Hearings and Proceedings

Decision Information

Decision Content

March 23, 2020

 

 

 

 

IN THE MATTER OF:                       THE REAL ESTATE BROKERS ACT

 

 

-and-

 

 

IN THE MATTER OF:                       LEAD PROPERTY MANAGEMENT INC.

 

 

 

-----------------------------------------------------------------------------------------------------------------

REASONS FOR DECISION
ON MOTION FOR DISCLOSURE OF
THE MANITOBA SECURITIES COMMISSION

-----------------------------------------------------------------------------------------------------------------

 

Dates motion argued:  February 19 and March 12, 2020

 

 

 

Panel:

            Panel Chair:

Ms. L.A. Vincent

            Member:                    

Mr. D.A. Huberdeau-Reid

 

 

Appearances:

Ms. K.G.R. Laycock

)

Counsel for Commission Staff

Mr. J.B. Kroft

Ms. A.L. Kaufmann

)

Counsel for the Manitoba Real Estate Association


 

Background Facts

 

 

1.    On June 23, 2014, a Notice of Hearing and a Statement of Allegations were issued by the Manitoba Securities Commission (“Commission”) against Lead Property Management Inc. (“Lead”).

 

2.    On March 16, 2015, an Amended Statement of Allegations was issued by the Commission against Lead.

WORK INSTRUCTION 1:
Write out the Lead Property Management decision word for word, everything from "Background Facts" down to "Commission against Lead.".
WORK INSTRUCTION 2:
According to the Lead Property Management decision, on what date did the Commission issue an Amended Statement of Allegations against Lead?
WORK INSTRUCTION 3:
Give what follows in the Lead Property Management decision, picking up after its last sentence.
The listing has no connection to the Lead Property Management decision.

Chart comprehension data:
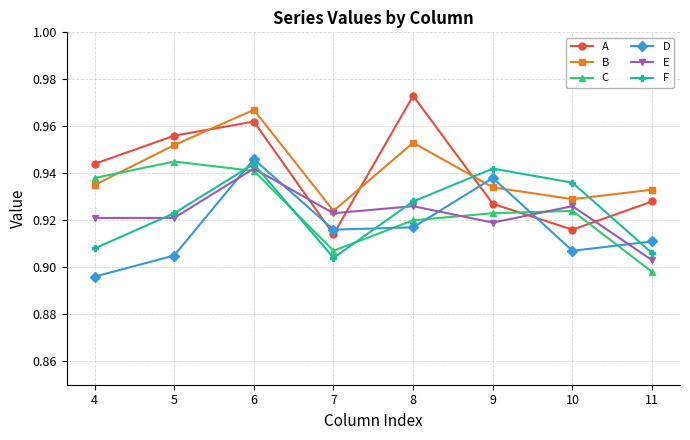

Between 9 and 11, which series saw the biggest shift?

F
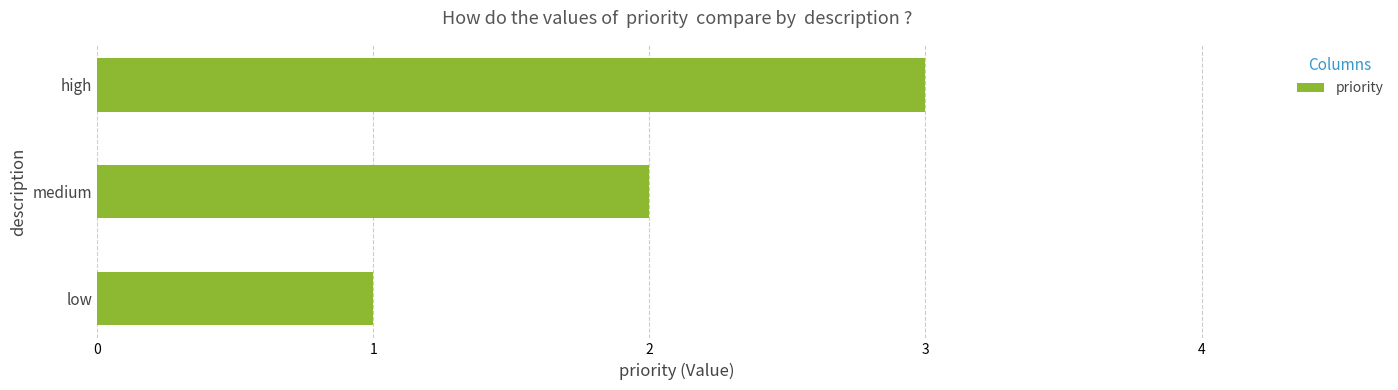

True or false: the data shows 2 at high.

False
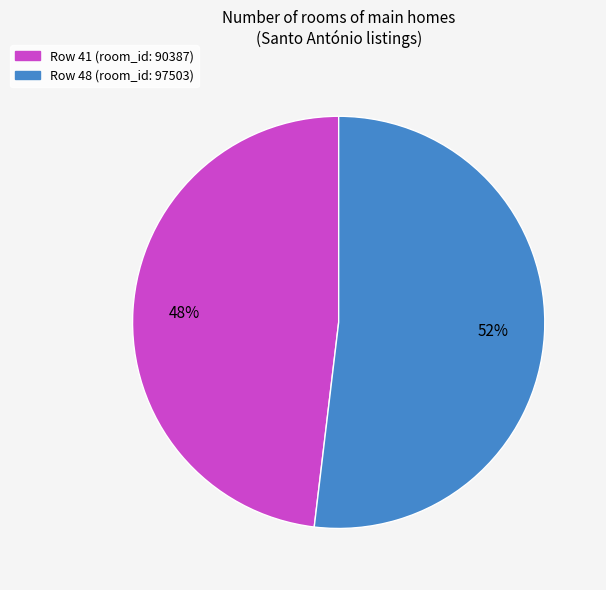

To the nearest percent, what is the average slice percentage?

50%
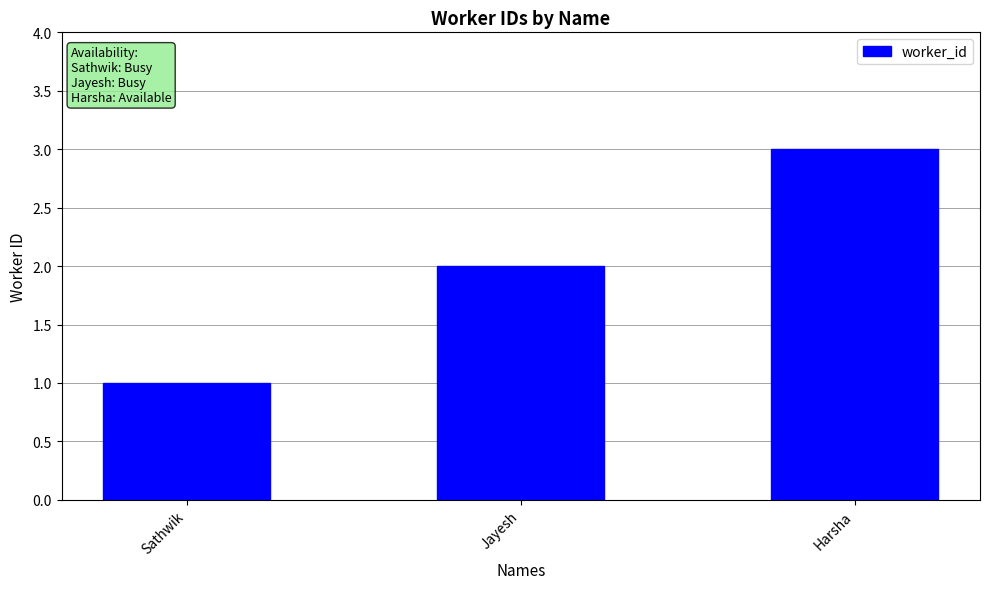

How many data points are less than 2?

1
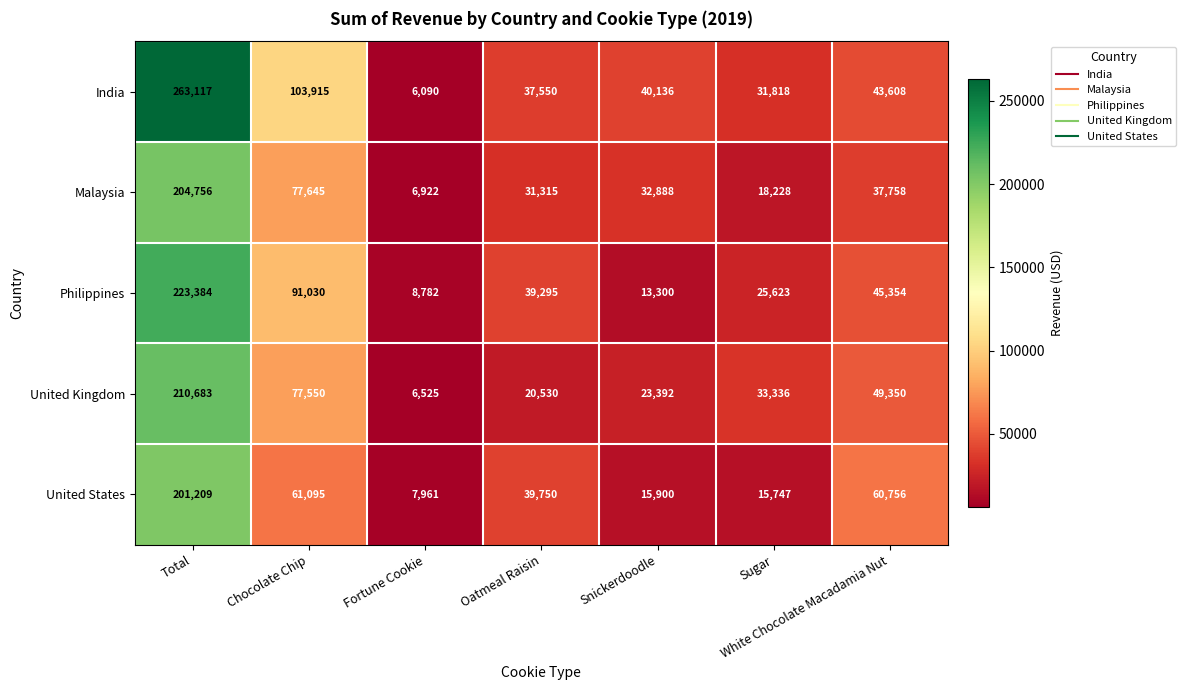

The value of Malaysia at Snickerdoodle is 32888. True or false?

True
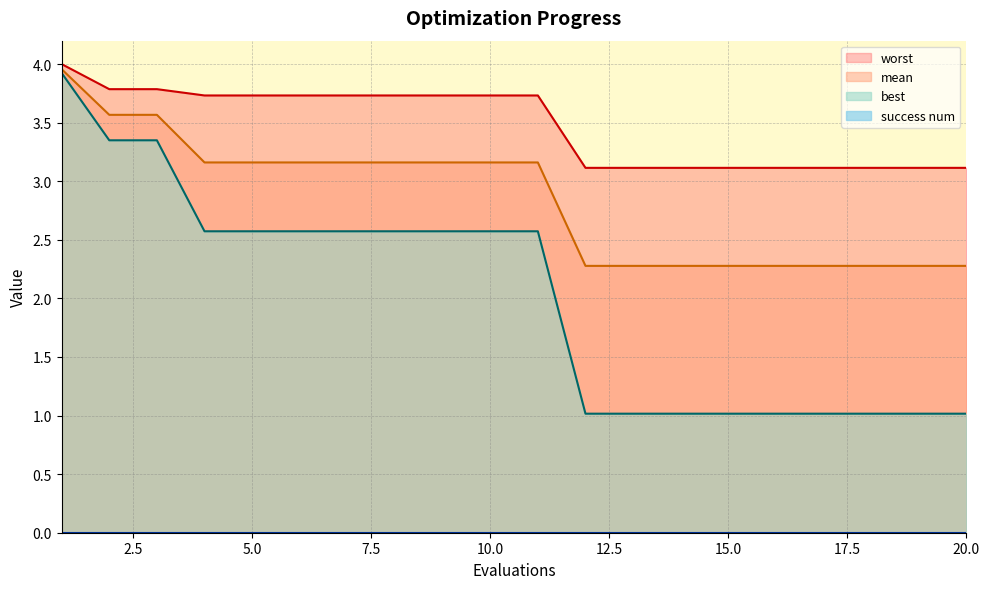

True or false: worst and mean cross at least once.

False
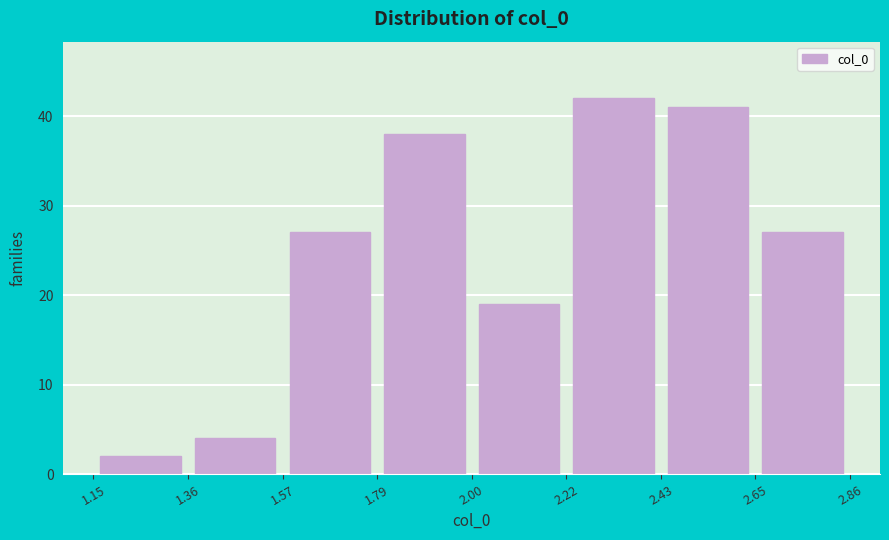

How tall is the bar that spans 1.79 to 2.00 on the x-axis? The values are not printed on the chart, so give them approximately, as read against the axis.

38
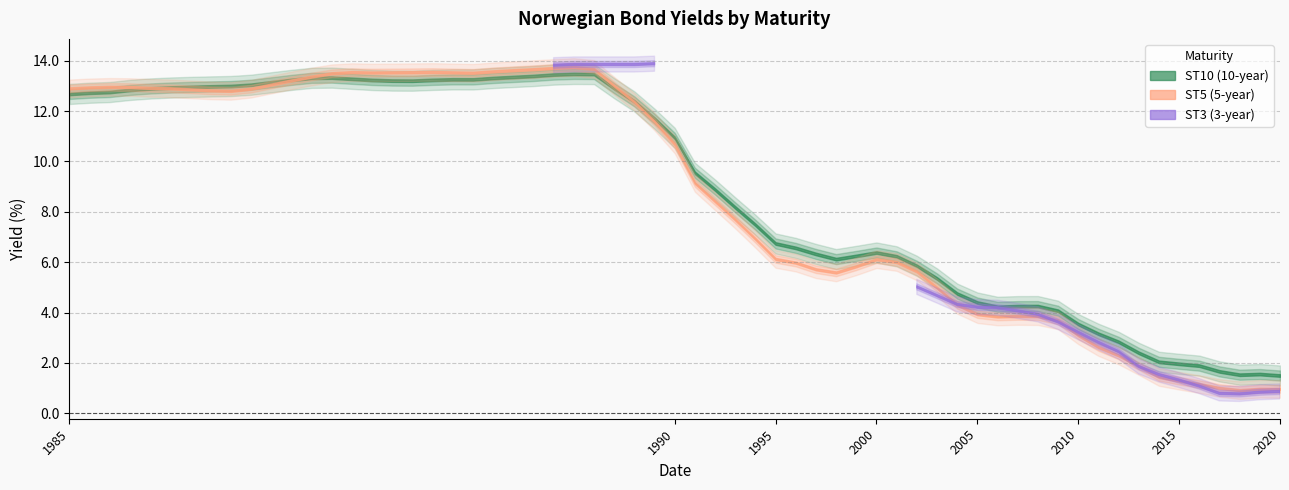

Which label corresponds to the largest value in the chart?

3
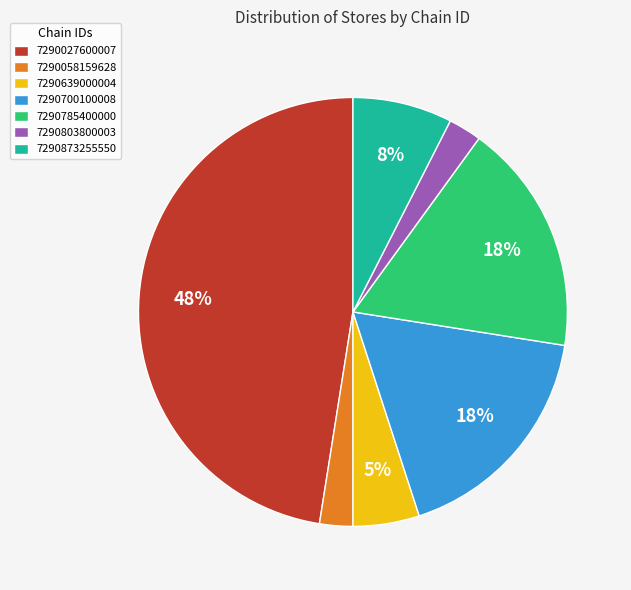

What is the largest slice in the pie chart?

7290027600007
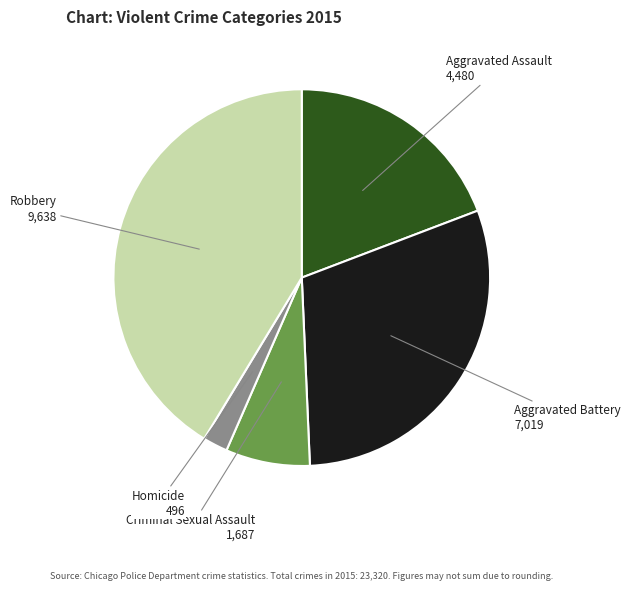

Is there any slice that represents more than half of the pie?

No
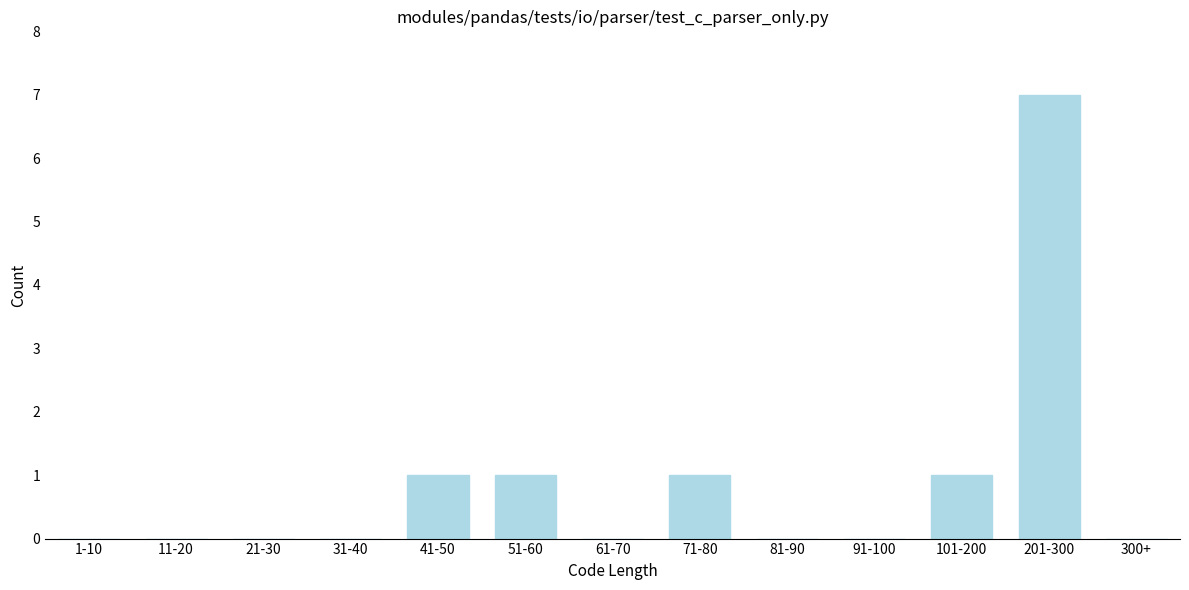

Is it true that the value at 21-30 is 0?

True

OUTPUT 1:
Background Facts

 

 

1.    On June 23, 2014, a Notice of Hearing and a Statement of Allegations were issued by the Manitoba Securities Commission (“Commission”) against Lead Property Management Inc. (“Lead”).

 

2.    On March 16, 2015, an Amended Statement of Allegations was issued by the Commission against Lead.

OUTPUT 2:
March 16, 2015

OUTPUT 3:
3.    On May 29, 2015, a hearing panel of the Commission decided, on a motion brought by the Manitoba Real Estate Association (“MREA”) to grant the MREA status as a party in the matter.

 

4.    On November 20, 2019 a hearing panel of the Commission, comprised of different Commissioners than this hearing panel, considered a settlement agreement between Staff of the Commission and Lead. The settlement agreement was accepted by that hearing panel. The settlement agreement was not disclosed to MREA prior to its acceptance by the separate hearing panel and MREA had no involvement in the terms and provisions of that settlement agreement.

 

5.    On January 13, 2020, this hearing panel of the Commission (“Panel”) commenced the hearing of the matter (“Hearing”), which, due to the settlement referenced above, includes as parties Staff of the Commission (“Staff”) and the MREA.

 

6.    Counsel for Staff called Victor George Neufeld (“Neufeld”) as an expert witness. 

 

7.    The expert report (“Report”) of Neufeld was entered as Exhibit #18.  Section 4.1 of the Report lists the “Information Relied Upon”.  That information is not detailed by document, but rather is set out in five bullet points that include many documents and information.  Two of the bullet points include documents and information that have not been filed as exhibits to the Hearing and have not been disclosed to MREA.

 

8.    Neufeld began his testimony on January 13, 2020.  On January 15, 2020, during the cross examination of Neufeld, Counsel for MREA requested additional disclosure of documents and information from Neufeld.

 

9.    On February 19, 2020 and March 12, 2020, the Panel heard arguments on MREA’s motion for disclosure of additional documents and information from Neufeld. Both parties provided a written submission as well as an oral argument. The written submission of MREA relative to the motion is marked as Exhibit #28 and the written submission of Staff relative to the motion is marked as Exhibit #29.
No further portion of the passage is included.